The Federal Reserve's recent decision to raise interest rates should not slow capital flows into the thriving U.S. commercial property market—which includes warehouses and distribution centers—because solid economic fundamentals will prop up asset values and foreign demand for U.S. property will remain strong, said real estate giant CBRE Group Inc. in releasing its fourth-quarter analysis of the commercial sector.
The fourth-quarter "industrial availability" rate, which CBRE defines as the percentage of properties being marketed and available within a 12-month period for a tenant to make any interior modifications, hit 9.4 percent in the fourth quarter, the Los Angeles-based firm said Monday. This marks the 23rd consecutive quarter of failing availability in the industrial sector, the longest stretch since CBRE began tracking the national market in 1989, the company said.
Of 57 industrial markets that CBRE monitors, 35 reported declining availability in the fourth quarter, CBRE said. Detroit reported the most significant drop, with the availability rate falling 120 basis points, or more than one full percentage point, from the third quarter, CBRE said. Dallas, New York, and Atlanta also reported significant sequential declines, it said.
"The majority of markets continue to improve, and a few are even experiencing lower levels of available space than has been seen in decades," said Jeffrey Havsy, Americas chief economist for CBRE. "Such constraints will continue to provide upward pressure on rent levels, as demand-side fundamentals remain quite favorable for industrial users."
Besides the industrial sector, CBRE tracks the office, retail, and apartment sectors. Those sectors also performed well in the fourth quarter, the company said. CBRE has not issued its 2016 outlook for the overall market.
In mid-December, the Fed raised its key federal funds rate—the rate banks and credit unions charge each other for overnight loans—from a range of 0 to 0.25 percent to a range of 0.25 to 0.5 percent. It was the first interest-rate hike in nearly a decade.
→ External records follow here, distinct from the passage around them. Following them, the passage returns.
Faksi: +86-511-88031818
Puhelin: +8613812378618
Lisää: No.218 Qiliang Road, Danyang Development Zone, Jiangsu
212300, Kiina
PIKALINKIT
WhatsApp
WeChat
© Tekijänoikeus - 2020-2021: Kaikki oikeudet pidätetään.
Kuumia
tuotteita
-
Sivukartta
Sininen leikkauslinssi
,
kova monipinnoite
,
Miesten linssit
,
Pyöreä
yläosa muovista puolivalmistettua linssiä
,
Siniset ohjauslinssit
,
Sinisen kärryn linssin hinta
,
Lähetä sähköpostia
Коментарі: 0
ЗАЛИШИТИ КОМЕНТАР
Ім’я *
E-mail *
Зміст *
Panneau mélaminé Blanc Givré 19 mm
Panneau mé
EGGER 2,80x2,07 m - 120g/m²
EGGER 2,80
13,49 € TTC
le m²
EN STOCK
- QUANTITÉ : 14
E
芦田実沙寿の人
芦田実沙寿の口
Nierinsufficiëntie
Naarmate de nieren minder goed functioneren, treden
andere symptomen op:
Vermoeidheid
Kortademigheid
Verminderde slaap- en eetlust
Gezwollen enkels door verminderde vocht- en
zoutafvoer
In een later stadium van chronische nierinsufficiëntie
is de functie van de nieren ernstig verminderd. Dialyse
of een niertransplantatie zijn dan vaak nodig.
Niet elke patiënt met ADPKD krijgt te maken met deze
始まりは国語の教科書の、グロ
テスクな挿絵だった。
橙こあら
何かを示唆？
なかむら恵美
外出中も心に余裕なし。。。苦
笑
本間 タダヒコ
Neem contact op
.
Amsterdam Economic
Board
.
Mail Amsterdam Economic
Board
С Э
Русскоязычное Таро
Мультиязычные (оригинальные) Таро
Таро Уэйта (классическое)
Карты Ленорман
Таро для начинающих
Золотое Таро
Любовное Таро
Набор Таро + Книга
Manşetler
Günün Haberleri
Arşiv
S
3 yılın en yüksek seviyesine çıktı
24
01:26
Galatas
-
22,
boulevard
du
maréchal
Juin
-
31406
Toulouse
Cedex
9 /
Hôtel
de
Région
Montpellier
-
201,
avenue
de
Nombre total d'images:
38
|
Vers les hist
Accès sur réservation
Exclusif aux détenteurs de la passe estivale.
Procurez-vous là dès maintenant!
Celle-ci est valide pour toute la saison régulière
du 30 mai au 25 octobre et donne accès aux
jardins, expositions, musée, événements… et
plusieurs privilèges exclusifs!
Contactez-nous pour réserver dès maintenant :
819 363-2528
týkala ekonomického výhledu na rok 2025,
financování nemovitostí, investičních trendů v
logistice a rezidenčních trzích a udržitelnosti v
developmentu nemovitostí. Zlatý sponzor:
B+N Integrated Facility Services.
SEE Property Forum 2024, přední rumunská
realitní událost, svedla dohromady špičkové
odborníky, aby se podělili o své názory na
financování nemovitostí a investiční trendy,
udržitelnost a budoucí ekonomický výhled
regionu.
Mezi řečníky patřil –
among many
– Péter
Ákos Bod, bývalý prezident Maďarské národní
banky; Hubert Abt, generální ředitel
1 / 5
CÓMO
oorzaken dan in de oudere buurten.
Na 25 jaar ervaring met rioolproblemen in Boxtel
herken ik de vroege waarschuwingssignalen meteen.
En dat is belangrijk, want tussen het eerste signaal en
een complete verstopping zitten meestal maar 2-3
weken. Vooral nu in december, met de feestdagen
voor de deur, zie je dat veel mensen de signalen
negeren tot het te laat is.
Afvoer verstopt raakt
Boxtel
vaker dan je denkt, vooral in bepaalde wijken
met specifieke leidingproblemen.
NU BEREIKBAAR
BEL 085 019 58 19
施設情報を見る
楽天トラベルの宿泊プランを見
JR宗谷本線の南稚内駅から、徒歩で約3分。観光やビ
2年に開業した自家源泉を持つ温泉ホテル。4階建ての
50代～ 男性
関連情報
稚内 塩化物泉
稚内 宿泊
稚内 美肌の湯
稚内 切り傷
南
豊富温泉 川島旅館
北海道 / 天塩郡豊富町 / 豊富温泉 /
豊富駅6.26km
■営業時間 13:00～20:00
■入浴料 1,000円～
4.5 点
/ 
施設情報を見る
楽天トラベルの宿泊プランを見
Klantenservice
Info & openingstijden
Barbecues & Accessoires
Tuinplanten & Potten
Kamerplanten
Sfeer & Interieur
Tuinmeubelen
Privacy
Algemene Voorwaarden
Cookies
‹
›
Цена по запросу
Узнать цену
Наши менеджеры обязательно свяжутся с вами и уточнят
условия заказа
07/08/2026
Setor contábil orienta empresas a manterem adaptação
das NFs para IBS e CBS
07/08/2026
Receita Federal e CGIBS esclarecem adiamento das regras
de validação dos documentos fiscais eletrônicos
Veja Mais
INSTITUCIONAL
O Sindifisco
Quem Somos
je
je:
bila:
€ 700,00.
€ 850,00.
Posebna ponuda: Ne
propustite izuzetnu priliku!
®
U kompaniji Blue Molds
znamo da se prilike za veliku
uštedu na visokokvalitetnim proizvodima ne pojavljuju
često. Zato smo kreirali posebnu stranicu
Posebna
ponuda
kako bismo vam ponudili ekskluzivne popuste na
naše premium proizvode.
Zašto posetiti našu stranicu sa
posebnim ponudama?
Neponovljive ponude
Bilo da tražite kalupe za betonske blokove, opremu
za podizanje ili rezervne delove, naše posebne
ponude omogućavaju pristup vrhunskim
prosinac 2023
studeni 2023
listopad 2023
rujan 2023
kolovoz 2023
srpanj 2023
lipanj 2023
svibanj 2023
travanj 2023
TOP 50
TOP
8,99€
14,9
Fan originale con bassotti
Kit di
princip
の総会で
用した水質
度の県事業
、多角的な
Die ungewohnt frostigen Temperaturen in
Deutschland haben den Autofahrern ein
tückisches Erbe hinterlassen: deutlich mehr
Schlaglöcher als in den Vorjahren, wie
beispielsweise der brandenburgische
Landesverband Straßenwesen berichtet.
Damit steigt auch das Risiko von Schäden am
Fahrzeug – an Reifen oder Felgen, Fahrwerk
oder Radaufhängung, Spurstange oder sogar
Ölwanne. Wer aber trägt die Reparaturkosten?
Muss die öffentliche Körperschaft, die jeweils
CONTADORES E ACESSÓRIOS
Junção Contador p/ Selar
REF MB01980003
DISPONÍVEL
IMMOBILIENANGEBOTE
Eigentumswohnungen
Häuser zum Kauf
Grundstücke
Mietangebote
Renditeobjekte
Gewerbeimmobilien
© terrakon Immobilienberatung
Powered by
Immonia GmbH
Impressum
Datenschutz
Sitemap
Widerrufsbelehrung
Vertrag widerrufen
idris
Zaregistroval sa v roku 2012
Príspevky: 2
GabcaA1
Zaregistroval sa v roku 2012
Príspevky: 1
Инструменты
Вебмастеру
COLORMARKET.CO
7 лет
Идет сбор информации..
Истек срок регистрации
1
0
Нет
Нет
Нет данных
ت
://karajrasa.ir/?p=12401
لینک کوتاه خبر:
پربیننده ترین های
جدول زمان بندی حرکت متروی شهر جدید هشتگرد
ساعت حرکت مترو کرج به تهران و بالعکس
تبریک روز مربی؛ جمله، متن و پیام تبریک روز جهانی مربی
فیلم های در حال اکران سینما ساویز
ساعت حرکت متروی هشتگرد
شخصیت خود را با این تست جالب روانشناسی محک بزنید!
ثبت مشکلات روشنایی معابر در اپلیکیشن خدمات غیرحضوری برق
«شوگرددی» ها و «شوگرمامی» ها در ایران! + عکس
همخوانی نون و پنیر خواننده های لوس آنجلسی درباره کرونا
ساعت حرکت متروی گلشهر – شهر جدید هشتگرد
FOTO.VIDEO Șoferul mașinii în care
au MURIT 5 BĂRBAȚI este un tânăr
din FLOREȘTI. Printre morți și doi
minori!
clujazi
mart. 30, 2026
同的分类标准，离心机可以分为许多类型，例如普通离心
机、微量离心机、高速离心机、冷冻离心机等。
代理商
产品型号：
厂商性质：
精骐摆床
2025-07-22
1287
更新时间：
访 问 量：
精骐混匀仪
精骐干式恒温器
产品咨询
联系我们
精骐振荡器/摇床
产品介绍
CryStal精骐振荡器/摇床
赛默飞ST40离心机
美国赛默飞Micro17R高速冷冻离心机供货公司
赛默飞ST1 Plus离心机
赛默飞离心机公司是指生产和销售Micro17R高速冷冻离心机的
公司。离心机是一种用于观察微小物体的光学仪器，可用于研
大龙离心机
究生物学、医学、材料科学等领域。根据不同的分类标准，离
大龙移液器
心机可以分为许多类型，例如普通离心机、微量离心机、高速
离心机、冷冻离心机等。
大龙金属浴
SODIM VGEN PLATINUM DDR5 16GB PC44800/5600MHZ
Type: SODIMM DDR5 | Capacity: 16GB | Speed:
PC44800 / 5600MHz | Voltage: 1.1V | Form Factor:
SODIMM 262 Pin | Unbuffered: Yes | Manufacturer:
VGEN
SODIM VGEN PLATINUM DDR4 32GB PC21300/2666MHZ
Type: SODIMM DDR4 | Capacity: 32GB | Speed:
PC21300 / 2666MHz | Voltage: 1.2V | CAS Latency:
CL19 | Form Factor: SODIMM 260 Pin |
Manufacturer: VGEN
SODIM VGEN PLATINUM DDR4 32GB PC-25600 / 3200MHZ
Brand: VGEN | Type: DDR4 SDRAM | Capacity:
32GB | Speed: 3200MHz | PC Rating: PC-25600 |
Yet the marginally higher borrowing costs will not sidetrack an industry that is demonstrating steadily improving fundamentals, according to Havsy. "Commercial real estate remains in a 'Goldilocks' state, with both demand and supply neither too hot nor too cold," Havsy said in a statement. "This slow, stable improvement is extremely healthy for the sector, but is at a pace that is sustainable for 2016."